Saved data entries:

————————

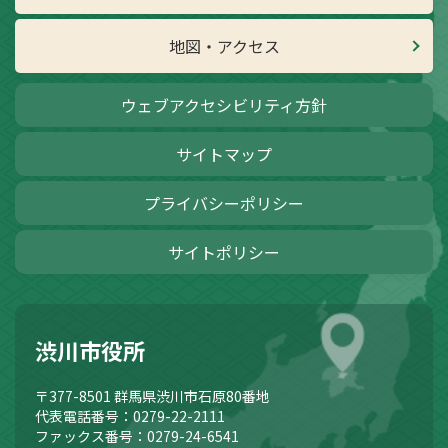
地図・アクセス
ウェブアクセシビリティ方針
サイトマップ
プライバシーポリシー
サイトポリシー
渋川市役所
〒377-8501
群馬県渋川市石原80番地
代表電話番号：0279-22-2111
ファックス番号：0279-24-6541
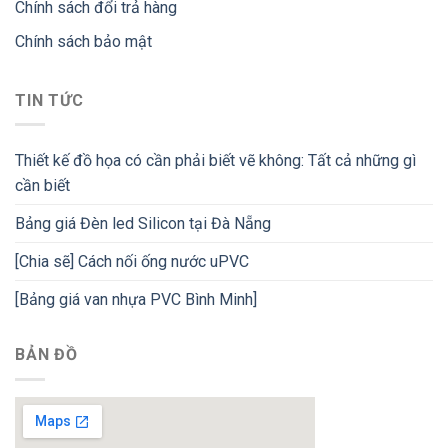
Chính sách đổi trả hàng
Chính sách bảo mật
TIN TỨC
Thiết kế đồ họa có cần phải biết vẽ không: Tất cả những gì
cần biết
Bảng giá Đèn led Silicon tại Đà Nẵng
[Chia sẽ] Cách nối ống nước uPVC
[Bảng giá van nhựa PVC Bình Minh]
BẢN ĐỒ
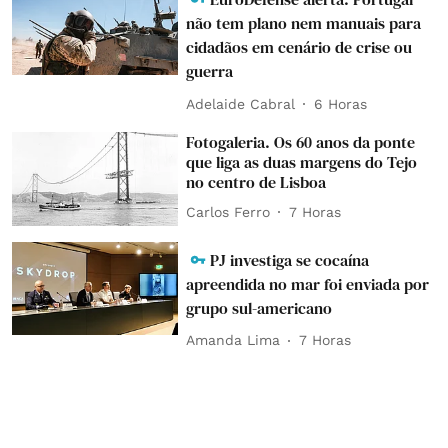
não tem plano nem manuais para
cidadãos em cenário de crise ou
guerra
Adelaide Cabral
6 Horas
Fotogaleria. Os 60 anos da ponte
que liga as duas margens do Tejo
no centro de Lisboa
Carlos Ferro
7 Horas
PJ investiga se cocaína
apreendida no mar foi enviada por
grupo sul-americano
Amanda Lima
7 Horas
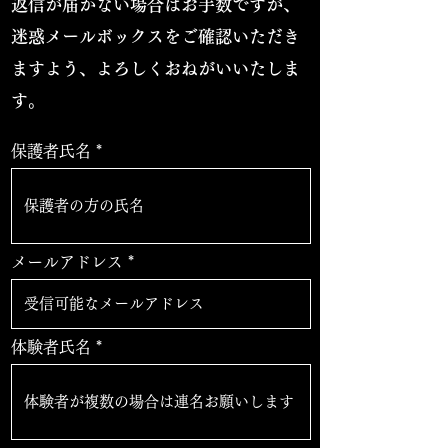
​返信が届かない場合はお手数ですが、
迷惑メールボックスをご確認いただき
ますよう、よろしくおねがいいたしま
す。
保護者氏名
メールアドレス
体験者氏名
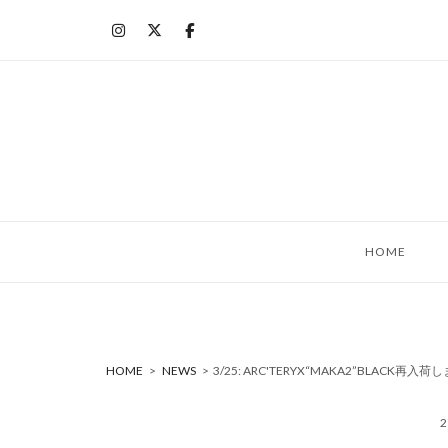
コ
ン
テ
ン
ツ
へ
ス
キ
ッ
HOME
プ
HOME
>
NEWS
>
3/25: ARC'TERYX“MAKA2”BLACK再入荷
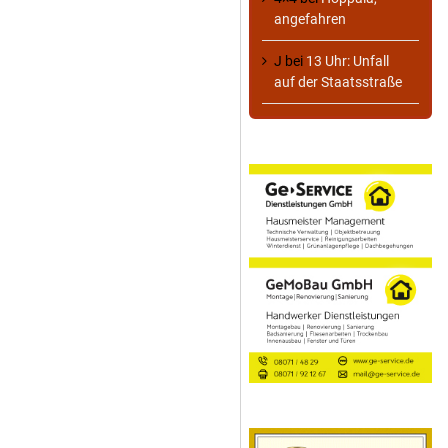
angefahren
J
bei
13 Uhr: Unfall
auf der Staatsstraße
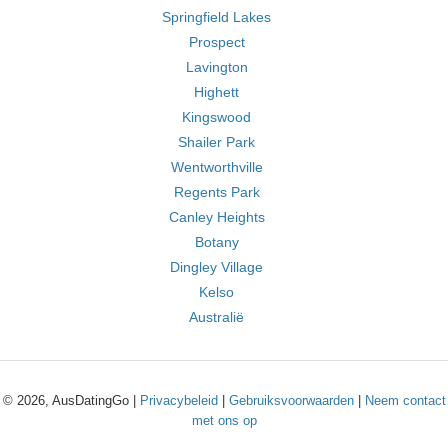
Springfield Lakes
Prospect
Lavington
Highett
Kingswood
Shailer Park
Wentworthville
Regents Park
Canley Heights
Botany
Dingley Village
Kelso
Australië
© 2026, AusDatingGo |
Privacybeleid
|
Gebruiksvoorwaarden
|
Neem contact
met ons op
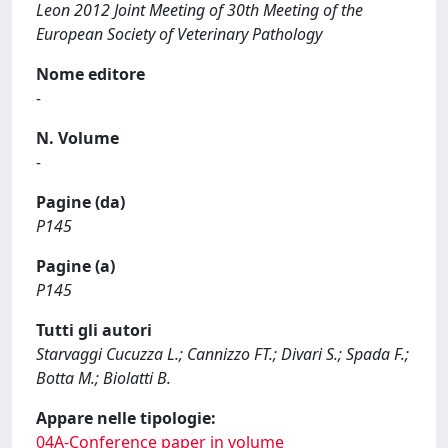
Leon 2012 Joint Meeting of 30th Meeting of the
European Society of Veterinary Pathology
Nome editore
-
N. Volume
-
Pagine (da)
P145
Pagine (a)
P145
Tutti gli autori
Starvaggi Cucuzza L.; Cannizzo FT.; Divari S.; Spada F.;
Botta M.; Biolatti B.
Appare nelle tipologie:
04A-Conference paper in volume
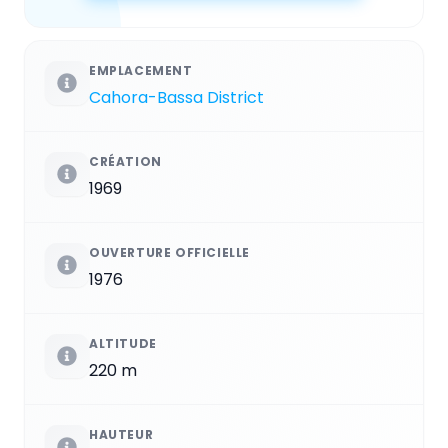
EMPLACEMENT
Cahora-Bassa District
CRÉATION
1969
OUVERTURE OFFICIELLE
1976
ALTITUDE
220 m
HAUTEUR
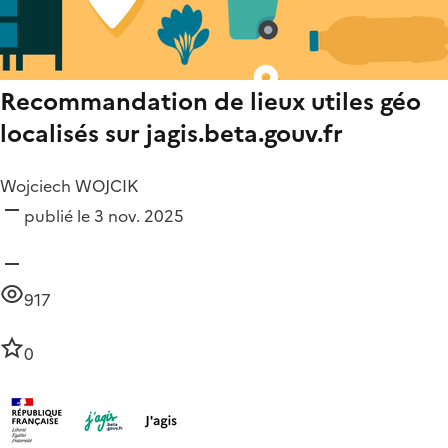
Recommandation de lieux utiles géo
localisés sur jagis.beta.gouv.fr
Wojciech WOJCIK
publié le 3 nov. 2025
917
0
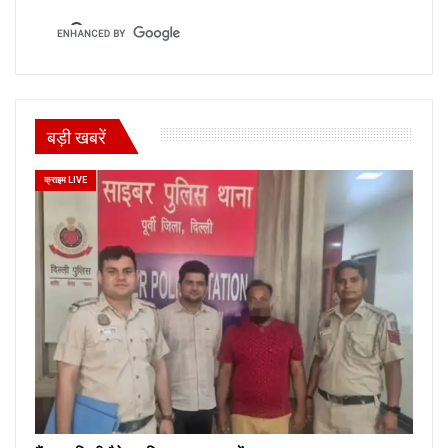
बड़ी खबरें
क्राइम LIVE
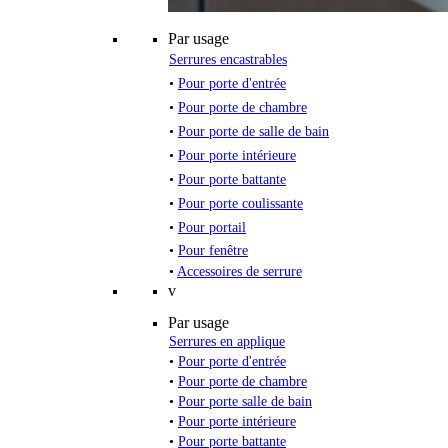
Par usage
Serrures encastrables
•
Pour porte d'entrée
•
Pour porte de chambre
•
Pour porte de salle de bain
•
Pour porte intérieure
•
Pour porte battante
•
Pour porte coulissante
•
Pour portail
•
Pour fenêtre
•
Accessoires de serrure
v
Par usage
Serrures en applique
•
Pour porte d'entrée
•
Pour porte de chambre
•
Pour porte salle de bain
•
Pour porte intérieure
•
Pour porte battante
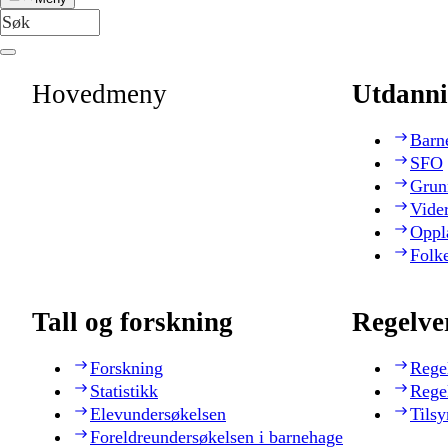
Hovedmeny
Utdanni
Barn
SFO
Grun
Vide
Oppl
Folk
Tall og forskning
Regelve
Forskning
Rege
Statistikk
Rege
Elevundersøkelsen
Tilsy
Foreldreundersøkelsen i barnehage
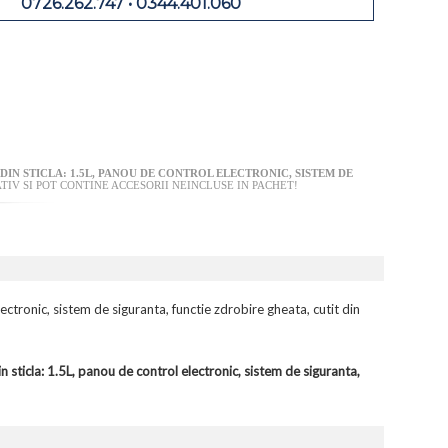
0726.262.747 • 0344.401.060
DIN STICLA: 1.5L, PANOU DE CONTROL ELECTRONIC, SISTEM DE
IV SI POT CONTINE ACCESORII NEINCLUSE IN PACHET!
tronic, sistem de siguranta, functie zdrobire gheata, cutit din
ticla: 1.5L, panou de control electronic, sistem de siguranta,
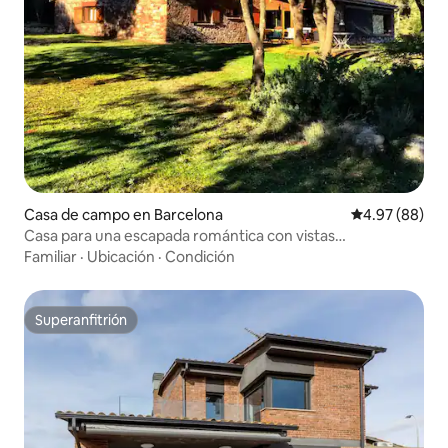
Casa de campo en Barcelona
Calificación p
4.97 (88)
Casa para una escapada romántica con vistas
impresionantes
Familiar
·
Ubicación
·
Condición
Superanfitrión
Superanfitrión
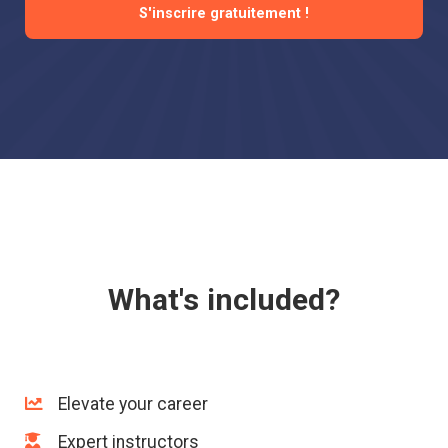
S'inscrire gratuitement !
What's included?
Elevate your career
Expert instructors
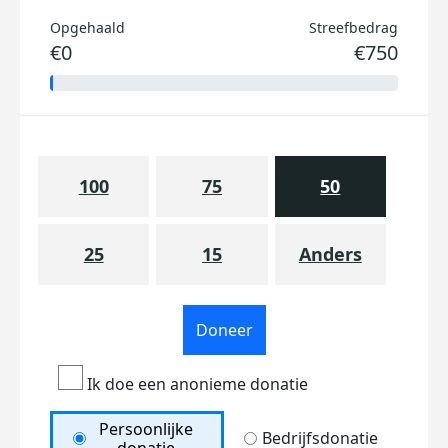
Opgehaald
Streefbedrag
€0
€750
100
75
50
25
15
Anders
Doneer
Ik doe een anonieme donatie
Persoonlijke
Bedrijfsdonatie
donatie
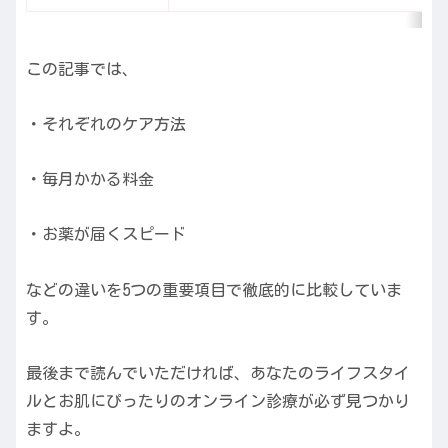
この記事では、
・それぞれのケア方法
・毎月かかる料金
・お薬が届くスピード
などの違いを5つの重要項目で徹底的に比較していま
す。
最後まで読んでいただければ、あなたのライフスタイ
ルとお肌にぴったりのオンライン診療が必ず見つかり
ますよ。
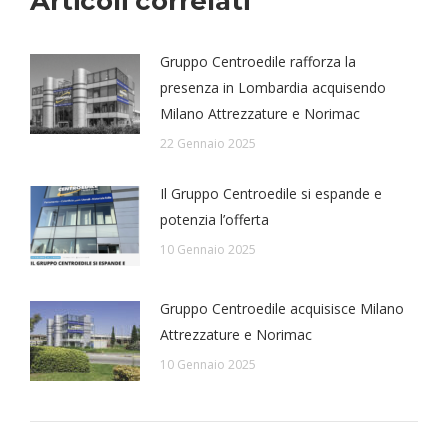
Articoli correlati
Gruppo Centroedile rafforza la
presenza in Lombardia acquisendo
Milano Attrezzature e Norimac
22 Gennaio 2025
Il Gruppo Centroedile si espande e
potenzia l’offerta
10 Gennaio 2025
Gruppo Centroedile acquisisce Milano
Attrezzature e Norimac
10 Gennaio 2025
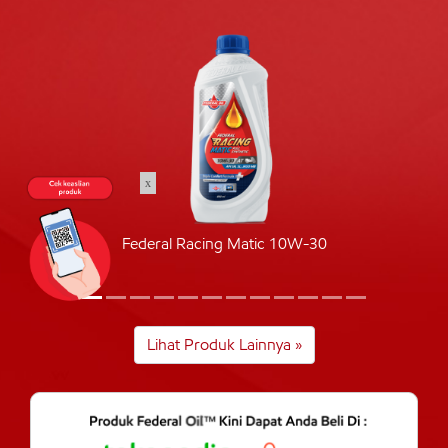
x
Federal Racing Matic 10W-30
Lihat Produk Lainnya »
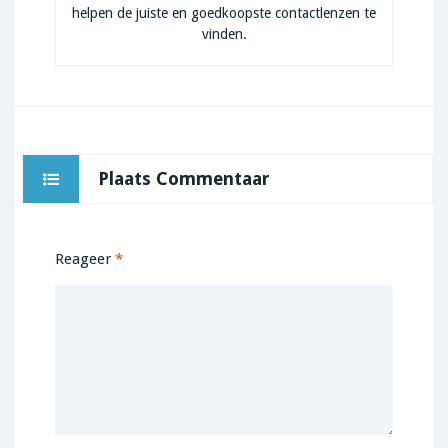
helpen de juiste en goedkoopste contactlenzen te
vinden.
Plaats Commentaar
Reageer
*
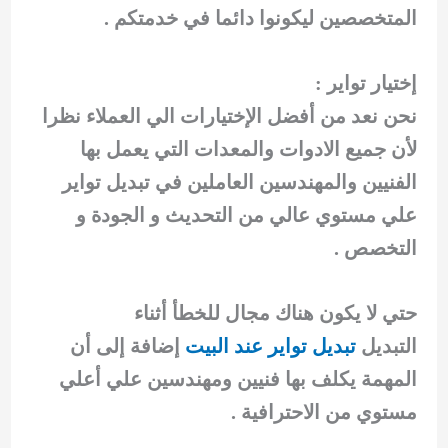
المتخصصين ليكونوا دائما في خدمتكم .
إختيار تواير :
نحن نعد من أفضل الإختيارات الي العملاء نظرا
لأن جميع الادوات والمعدات التي يعمل بها
الفنيين والمهندسين العاملين في تبديل تواير
علي مستوي عالي من التحديث و الجودة و
التخصص .
حتي لا يكون هناك مجال للخطأ أثناء
التبديل
تبديل تواير عند البيت
إضافة إلى أن
المهمة يكلف بها فنيين ومهندسين علي أعلي
مستوي من الاحترافية .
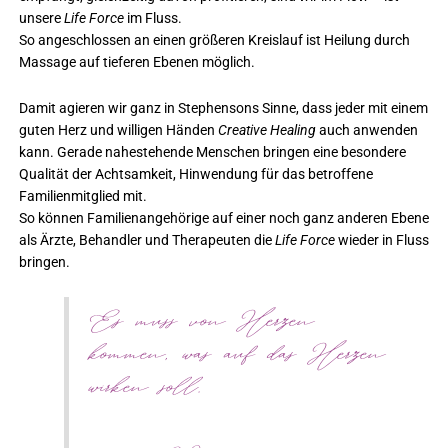
unsere
Life Force
im Fluss.
So angeschlossen an einen größeren Kreislauf ist Heilung durch
Massage auf tieferen Ebenen möglich.
Damit agieren wir ganz in Stephensons Sinne, dass jeder mit einem
guten Herz und willigen Händen
Creative Healing
auch anwenden
kann. Gerade nahestehende Menschen bringen eine besondere
Qualität der Achtsamkeit, Hinwendung für das betroffene
Familienmitglied mit.
So können Familienangehörige auf einer noch ganz anderen Ebene
als Ärzte, Behandler und Therapeuten die
Life Force
wieder in Fluss
bringen.
Es muss von Herzen
kommen, was auf das Herzen
wirken soll.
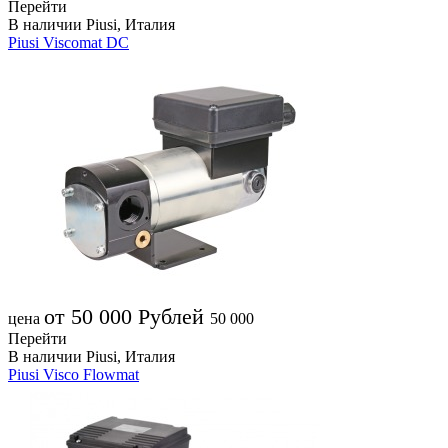
Перейти
В наличии
Piusi, Италия
Piusi Viscomat DC
от 50 000
Рублей
цена
50 000
Перейти
В наличии
Piusi, Италия
Piusi Visco Flowmat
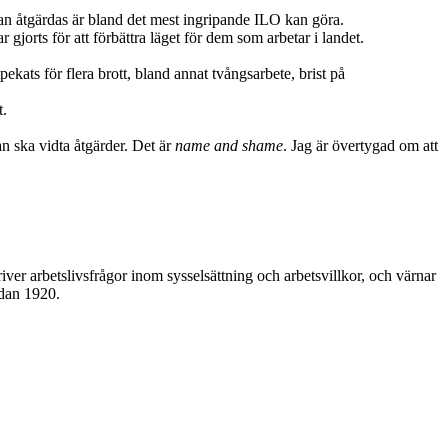
kan åtgärdas är bland det mest ingripande ILO kan göra.
gjorts för att förbättra läget för dem som arbetar i landet.
kats för flera brott, bland annat tvångsarbete, brist på
t.
an ska vidta åtgärder. Det är
name and shame
. Jag är övertygad om att
iver arbetslivsfrågor inom sysselsättning och arbetsvillkor, och värnar
edan 1920.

————————

Copy out the lines of the data between the line containing "helpen de juiste" and the line containing "مستوي من الاحترافية .", inclusive, without changing them. Leave the pictures out of your answer.

helpen de juiste en goedkoopste contactlenzen te
vinden.
Plaats Commentaar
Reageer
*
المتخصصين ليكونوا دائما في خدمتكم .
إختيار تواير :
نحن نعد من أفضل الإختيارات الي العملاء نظرا
لأن جميع الادوات والمعدات التي يعمل بها
الفنيين والمهندسين العاملين في تبديل تواير
علي مستوي عالي من التحديث و الجودة و
التخصص .
حتي لا يكون هناك مجال للخطأ أثناء
التبديل
تبديل تواير عند البيت
إضافة إلى أن
المهمة يكلف بها فنيين ومهندسين علي أعلي
مستوي من الاحترافية .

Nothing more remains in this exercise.